WITH n.name AS name, apoc.text.distance('google', n.name_lower) AS distance
RETURN COLLECT({name: name, distance: distance}) as data, AVG(distance) as distAvg;
Here is a sample result:
╒══════════════════════════════════════════════════════════════════════╤═════════╕
│"data" │"distAvg"│
╞══════════════════════════════════════════════════════════════════════╪═════════╡
│[{"name":"Google Inc.","distance":5},{"name":"Google Max","distance":4│4.5 │
│}] │ │
└──────────────────────────────────────────────────────────────────────┴─────────┘
Upvotes: 1
Reputation: 30397
Aggregation in Neo4j is with respect to the non-aggregation columns. In your query, for each company and its distance, you're getting the average of that single distance value.
You need to either collapse or remove the distance
values (so the average is with respect to all distances). Try this instead:
match(n:Company)
WHERE NOT (n)-[:refersTo]->() and n.name starts with "google"
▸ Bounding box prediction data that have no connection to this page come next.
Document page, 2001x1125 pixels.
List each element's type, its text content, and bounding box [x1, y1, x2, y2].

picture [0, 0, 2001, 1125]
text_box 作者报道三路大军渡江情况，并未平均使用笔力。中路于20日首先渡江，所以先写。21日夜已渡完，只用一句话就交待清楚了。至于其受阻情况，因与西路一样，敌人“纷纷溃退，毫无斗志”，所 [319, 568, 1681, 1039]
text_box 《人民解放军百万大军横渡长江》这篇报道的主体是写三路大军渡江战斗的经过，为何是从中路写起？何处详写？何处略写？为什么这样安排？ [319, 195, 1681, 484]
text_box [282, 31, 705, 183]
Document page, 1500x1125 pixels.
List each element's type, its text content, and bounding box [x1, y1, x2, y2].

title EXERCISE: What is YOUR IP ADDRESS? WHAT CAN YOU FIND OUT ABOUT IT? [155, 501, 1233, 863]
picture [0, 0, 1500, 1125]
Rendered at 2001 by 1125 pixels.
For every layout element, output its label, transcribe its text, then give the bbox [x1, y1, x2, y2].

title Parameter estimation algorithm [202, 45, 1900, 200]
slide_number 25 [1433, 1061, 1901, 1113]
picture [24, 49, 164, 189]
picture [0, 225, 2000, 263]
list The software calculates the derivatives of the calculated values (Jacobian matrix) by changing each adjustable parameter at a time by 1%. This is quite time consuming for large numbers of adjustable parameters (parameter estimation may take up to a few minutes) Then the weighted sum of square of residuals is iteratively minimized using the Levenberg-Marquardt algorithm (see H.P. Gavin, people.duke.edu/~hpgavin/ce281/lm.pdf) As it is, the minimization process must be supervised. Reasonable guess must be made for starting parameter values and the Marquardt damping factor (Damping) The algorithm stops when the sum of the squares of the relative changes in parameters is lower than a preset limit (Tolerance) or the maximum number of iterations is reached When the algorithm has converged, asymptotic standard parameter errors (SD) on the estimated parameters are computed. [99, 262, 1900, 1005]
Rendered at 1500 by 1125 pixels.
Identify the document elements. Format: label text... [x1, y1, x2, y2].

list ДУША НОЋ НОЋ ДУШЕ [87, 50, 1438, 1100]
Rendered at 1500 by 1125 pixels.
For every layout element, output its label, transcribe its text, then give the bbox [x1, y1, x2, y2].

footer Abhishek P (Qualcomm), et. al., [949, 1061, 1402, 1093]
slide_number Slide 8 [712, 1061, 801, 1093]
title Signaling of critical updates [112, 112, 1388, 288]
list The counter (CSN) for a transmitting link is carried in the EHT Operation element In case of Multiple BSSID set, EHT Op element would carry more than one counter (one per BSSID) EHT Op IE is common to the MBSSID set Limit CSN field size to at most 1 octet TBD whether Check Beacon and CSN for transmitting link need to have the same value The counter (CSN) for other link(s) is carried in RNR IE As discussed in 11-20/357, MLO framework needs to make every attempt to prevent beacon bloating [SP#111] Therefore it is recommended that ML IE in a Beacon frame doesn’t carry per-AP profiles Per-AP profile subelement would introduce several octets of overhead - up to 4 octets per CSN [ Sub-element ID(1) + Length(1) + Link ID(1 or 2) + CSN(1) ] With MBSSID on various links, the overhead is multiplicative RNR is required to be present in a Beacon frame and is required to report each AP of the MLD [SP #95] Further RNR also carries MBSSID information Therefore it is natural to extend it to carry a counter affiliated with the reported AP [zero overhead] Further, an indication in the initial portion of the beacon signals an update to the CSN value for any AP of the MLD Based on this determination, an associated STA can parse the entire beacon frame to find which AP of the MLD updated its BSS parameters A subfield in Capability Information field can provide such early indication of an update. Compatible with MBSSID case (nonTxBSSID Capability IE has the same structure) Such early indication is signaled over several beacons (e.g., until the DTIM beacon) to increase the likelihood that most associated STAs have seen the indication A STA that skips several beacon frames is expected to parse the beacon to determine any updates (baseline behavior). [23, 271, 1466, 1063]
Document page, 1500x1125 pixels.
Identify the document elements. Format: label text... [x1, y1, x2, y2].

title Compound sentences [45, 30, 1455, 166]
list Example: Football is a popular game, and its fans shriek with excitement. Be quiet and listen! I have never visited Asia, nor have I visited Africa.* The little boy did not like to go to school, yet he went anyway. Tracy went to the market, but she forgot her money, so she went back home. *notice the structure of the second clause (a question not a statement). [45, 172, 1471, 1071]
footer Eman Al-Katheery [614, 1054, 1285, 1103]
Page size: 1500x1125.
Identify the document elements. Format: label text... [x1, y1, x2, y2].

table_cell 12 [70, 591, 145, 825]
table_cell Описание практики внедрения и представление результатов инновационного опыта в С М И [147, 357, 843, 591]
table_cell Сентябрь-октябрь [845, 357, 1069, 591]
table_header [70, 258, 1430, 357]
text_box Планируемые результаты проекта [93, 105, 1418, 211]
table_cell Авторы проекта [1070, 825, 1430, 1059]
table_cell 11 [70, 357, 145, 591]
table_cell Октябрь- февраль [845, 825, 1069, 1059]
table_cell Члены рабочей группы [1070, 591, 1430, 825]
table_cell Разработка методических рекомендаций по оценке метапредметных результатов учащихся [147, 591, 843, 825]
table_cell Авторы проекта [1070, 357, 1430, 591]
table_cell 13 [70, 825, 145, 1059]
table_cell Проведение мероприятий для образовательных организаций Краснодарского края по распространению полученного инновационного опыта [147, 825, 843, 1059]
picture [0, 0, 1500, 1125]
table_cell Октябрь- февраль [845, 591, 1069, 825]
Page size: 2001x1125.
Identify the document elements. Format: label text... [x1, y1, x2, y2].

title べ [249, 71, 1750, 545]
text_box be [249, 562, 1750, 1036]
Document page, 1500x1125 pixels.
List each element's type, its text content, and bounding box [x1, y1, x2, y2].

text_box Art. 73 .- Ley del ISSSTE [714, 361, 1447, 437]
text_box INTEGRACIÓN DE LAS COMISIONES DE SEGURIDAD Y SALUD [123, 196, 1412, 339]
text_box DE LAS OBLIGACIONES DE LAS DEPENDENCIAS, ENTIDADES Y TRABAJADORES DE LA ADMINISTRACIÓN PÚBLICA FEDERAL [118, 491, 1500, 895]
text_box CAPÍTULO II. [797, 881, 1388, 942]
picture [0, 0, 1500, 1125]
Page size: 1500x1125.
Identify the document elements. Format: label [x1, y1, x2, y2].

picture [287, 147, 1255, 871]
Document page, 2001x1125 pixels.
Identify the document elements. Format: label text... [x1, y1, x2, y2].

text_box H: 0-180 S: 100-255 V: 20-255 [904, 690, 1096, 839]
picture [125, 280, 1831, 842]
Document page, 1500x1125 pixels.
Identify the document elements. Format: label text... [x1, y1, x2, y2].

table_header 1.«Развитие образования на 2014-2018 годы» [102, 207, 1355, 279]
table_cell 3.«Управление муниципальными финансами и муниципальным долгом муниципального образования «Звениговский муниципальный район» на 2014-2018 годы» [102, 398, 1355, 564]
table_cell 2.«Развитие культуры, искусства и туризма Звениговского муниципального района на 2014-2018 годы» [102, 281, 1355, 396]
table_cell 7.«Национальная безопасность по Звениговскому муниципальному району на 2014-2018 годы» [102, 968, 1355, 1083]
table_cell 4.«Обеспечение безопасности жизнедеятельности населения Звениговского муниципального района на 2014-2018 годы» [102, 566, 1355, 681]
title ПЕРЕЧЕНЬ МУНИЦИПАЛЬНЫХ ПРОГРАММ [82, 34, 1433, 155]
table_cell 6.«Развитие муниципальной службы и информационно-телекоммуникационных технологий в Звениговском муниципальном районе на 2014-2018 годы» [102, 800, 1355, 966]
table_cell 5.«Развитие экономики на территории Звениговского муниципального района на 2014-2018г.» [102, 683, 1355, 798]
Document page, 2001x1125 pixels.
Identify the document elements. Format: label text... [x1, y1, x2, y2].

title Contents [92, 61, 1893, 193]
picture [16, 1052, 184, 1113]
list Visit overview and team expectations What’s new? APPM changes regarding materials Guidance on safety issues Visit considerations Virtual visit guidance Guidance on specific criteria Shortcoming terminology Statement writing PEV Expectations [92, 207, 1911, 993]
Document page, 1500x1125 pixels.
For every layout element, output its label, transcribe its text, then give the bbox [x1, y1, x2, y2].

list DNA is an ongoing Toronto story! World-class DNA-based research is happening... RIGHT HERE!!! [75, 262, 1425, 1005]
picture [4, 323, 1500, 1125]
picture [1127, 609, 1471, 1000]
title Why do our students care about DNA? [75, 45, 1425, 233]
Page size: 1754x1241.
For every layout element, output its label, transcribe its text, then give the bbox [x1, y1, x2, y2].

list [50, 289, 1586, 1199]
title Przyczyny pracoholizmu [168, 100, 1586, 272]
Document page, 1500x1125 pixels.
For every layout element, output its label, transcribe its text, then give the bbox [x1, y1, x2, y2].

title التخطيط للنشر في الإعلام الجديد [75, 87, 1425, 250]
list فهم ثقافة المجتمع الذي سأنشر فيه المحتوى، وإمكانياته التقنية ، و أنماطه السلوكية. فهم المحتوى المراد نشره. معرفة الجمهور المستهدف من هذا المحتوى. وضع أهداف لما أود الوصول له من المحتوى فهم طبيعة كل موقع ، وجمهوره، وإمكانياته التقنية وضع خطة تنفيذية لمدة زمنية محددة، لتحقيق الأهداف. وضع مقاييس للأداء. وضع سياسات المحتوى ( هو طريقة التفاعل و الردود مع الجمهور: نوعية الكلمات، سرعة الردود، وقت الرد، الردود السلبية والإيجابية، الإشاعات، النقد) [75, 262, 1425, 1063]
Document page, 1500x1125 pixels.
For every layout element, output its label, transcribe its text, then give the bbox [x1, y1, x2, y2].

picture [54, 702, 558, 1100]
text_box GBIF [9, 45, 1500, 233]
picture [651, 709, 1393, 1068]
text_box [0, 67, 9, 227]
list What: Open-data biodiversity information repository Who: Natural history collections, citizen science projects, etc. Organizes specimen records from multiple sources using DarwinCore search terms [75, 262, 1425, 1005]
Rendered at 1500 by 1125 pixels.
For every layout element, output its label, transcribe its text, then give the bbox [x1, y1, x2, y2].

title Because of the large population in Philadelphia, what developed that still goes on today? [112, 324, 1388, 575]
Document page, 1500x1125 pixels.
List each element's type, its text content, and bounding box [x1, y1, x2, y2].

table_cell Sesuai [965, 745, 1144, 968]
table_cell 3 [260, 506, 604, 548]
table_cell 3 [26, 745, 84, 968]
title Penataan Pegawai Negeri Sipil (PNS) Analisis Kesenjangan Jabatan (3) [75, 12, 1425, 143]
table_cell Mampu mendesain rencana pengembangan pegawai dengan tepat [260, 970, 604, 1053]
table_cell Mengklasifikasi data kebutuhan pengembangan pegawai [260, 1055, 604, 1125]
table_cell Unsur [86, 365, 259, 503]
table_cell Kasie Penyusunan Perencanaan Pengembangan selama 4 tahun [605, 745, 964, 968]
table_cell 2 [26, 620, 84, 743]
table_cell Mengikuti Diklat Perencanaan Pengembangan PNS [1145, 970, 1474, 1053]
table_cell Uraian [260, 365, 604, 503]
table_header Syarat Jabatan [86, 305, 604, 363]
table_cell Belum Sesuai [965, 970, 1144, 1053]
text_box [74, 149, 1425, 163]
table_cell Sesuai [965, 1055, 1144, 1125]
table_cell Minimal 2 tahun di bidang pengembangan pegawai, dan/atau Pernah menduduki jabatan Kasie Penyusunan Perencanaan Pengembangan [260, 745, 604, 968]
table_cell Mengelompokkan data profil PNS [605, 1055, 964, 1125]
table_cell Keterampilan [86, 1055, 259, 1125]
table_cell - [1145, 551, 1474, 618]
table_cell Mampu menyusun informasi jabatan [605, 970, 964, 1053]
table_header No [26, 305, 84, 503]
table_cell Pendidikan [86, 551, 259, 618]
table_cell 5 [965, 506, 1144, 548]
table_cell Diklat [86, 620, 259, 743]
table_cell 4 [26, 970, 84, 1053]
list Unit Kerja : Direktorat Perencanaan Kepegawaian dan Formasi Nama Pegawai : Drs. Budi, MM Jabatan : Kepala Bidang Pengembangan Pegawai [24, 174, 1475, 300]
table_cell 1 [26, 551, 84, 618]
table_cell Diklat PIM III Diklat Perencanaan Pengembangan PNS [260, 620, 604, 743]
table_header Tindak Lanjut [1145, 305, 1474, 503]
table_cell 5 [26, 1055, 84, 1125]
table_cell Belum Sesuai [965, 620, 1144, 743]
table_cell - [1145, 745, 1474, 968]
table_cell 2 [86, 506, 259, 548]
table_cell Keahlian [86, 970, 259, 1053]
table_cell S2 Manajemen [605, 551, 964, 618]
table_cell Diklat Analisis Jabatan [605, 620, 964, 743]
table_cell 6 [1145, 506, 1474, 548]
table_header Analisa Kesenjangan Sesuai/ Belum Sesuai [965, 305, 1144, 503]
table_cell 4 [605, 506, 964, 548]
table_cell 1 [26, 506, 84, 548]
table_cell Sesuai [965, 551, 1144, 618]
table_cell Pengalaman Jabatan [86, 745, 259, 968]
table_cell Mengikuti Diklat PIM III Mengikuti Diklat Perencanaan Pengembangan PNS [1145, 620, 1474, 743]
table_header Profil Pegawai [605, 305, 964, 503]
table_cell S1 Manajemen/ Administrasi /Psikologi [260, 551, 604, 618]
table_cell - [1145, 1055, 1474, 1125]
with n as company, apoc.text.distance('google', n.name_lower) as distance
with company, collect(distance) as distances, avg(distance) as distAvg
unwind distances as distance
return company.name as name, distance, distAvg
EDIT
As noted by cybersam, this is getting the average distance per company rather than overall. I'll let this stand as an example of how aggregation works and can be tricky. Cybersam's answer provides the correct means of aggregating.
Upvotes: 0